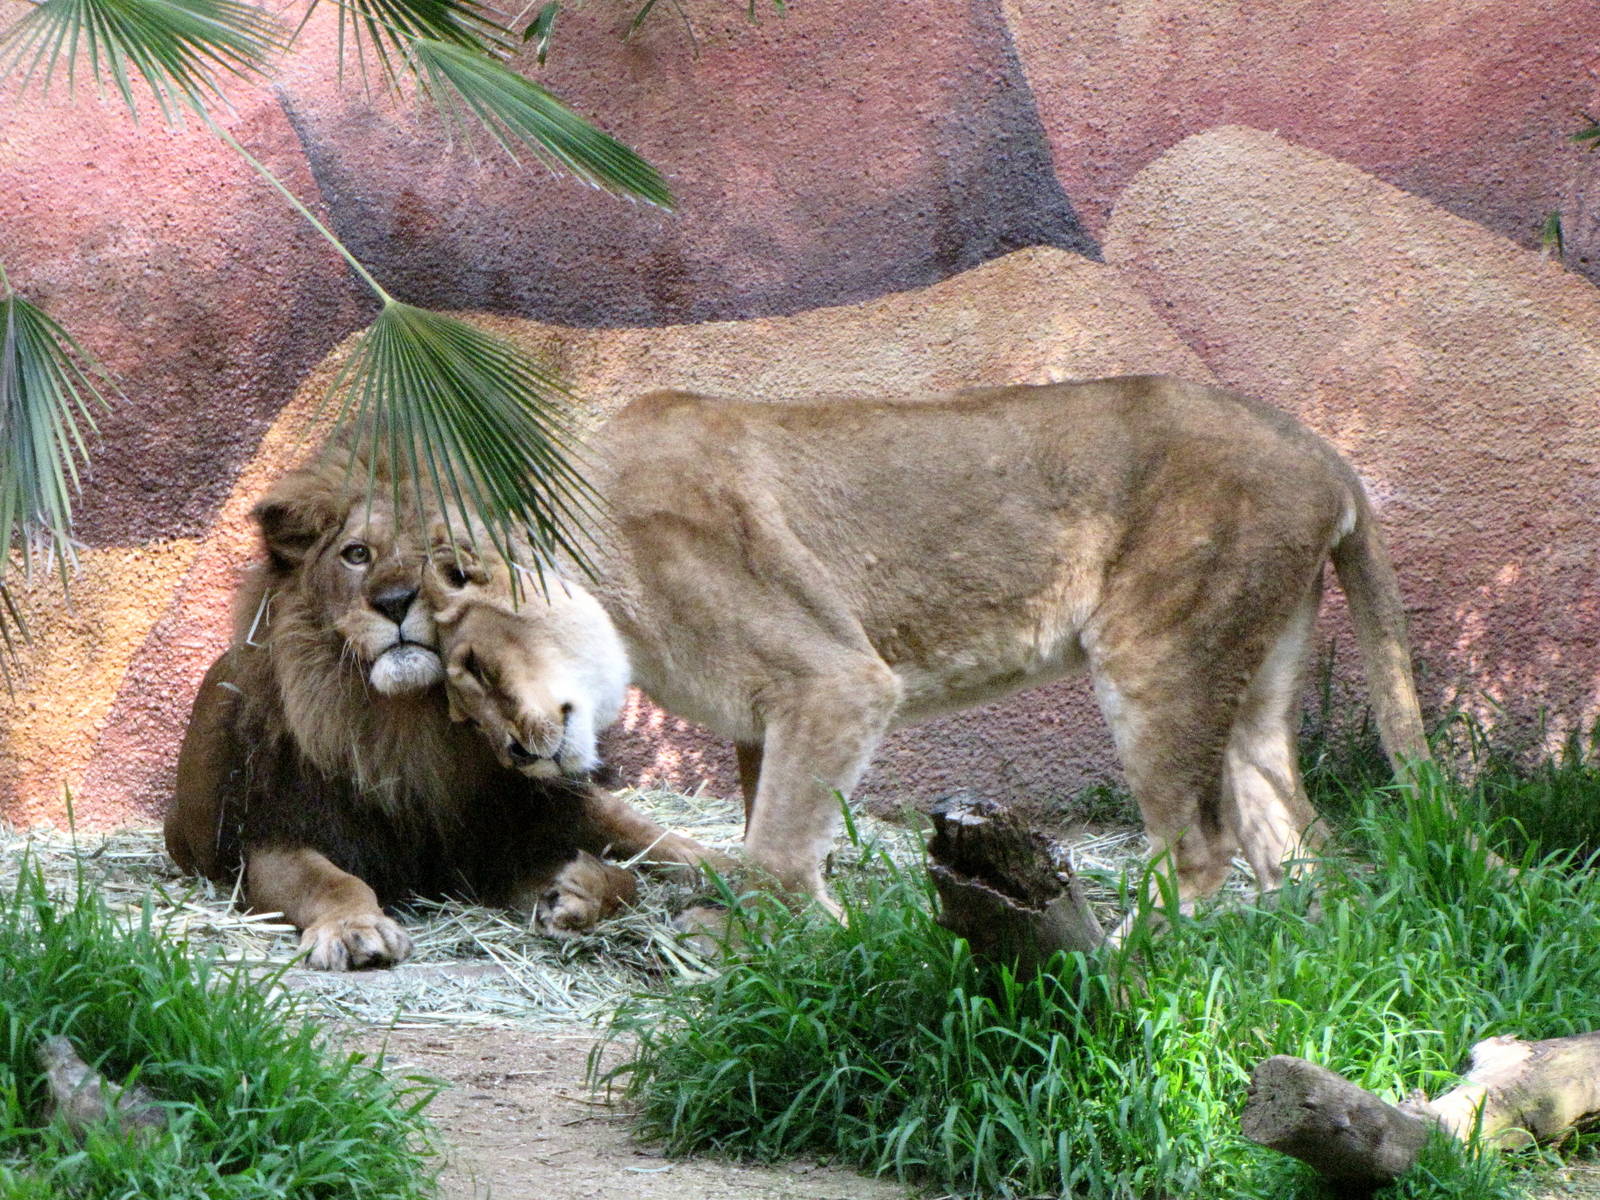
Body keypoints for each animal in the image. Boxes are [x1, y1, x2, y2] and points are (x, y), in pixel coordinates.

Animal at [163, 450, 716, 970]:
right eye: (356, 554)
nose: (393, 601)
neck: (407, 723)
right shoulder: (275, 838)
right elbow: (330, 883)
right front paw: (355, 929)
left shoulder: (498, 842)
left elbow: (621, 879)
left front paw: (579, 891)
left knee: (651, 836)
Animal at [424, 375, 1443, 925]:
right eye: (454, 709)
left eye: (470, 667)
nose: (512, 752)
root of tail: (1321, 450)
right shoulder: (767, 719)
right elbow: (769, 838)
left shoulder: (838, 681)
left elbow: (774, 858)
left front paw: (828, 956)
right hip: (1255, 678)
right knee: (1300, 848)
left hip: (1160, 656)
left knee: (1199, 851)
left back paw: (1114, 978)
****
TASK DESCRIPTION :: Output all the records above again exactly, with the pictures dropped.

WRITTEN ANSWER ::
Body keypoints for each animal in the image. Boxes are [x1, y1, x2, y2] and points are (x, y), in pixel coordinates.

Animal at [163, 450, 716, 970]:
right eye: (356, 554)
nose: (393, 601)
neck: (407, 723)
right shoulder: (275, 838)
right elbow: (330, 883)
right front paw: (355, 929)
left shoulder: (498, 842)
left elbow: (621, 879)
left front paw: (579, 891)
left knee: (651, 836)
Animal at [424, 375, 1443, 925]:
right eye: (454, 709)
left eye: (470, 667)
nose: (512, 752)
root of tail: (1321, 450)
right shoulder: (767, 719)
right elbow: (769, 838)
left shoulder: (838, 681)
left elbow: (774, 858)
left front paw: (828, 956)
right hip: (1255, 678)
right knee: (1300, 848)
left hip: (1160, 656)
left knee: (1199, 851)
left back paw: (1114, 978)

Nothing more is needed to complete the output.